EXERCISE MATERIAL START

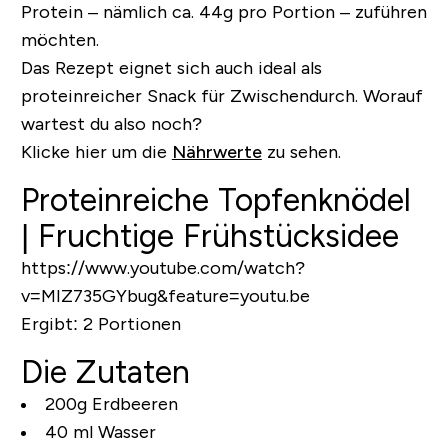
Protein – nämlich
ca. 44g pro Portion
– zuführen
möchten.
Das Rezept eignet sich auch ideal als
proteinreicher Snack für Zwischendurch. Worauf
wartest du also noch?
Klicke hier um die
Nährwerte
zu sehen.
Proteinreiche Topfenknödel
| Fruchtige Frühstücksidee
https://www.youtube.com/watch?
v=MIZ735GYbug&feature=youtu.be
Ergibt:
2 Portionen
Die Zutaten
200g Erdbeeren
40 ml Wasser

EXERCISE MATERIAL END

> [TASK GOAL]
A word-for-word copy of the entries is needed, with no pictures in it.

> [WRITTEN ANSWER]
Protein – nämlich
ca. 44g pro Portion
– zuführen
möchten.
Das Rezept eignet sich auch ideal als
proteinreicher Snack für Zwischendurch. Worauf
wartest du also noch?
Klicke hier um die
Nährwerte
zu sehen.
Proteinreiche Topfenknödel
| Fruchtige Frühstücksidee
https://www.youtube.com/watch?
v=MIZ735GYbug&feature=youtu.be
Ergibt:
2 Portionen
Die Zutaten
200g Erdbeeren
40 ml Wasser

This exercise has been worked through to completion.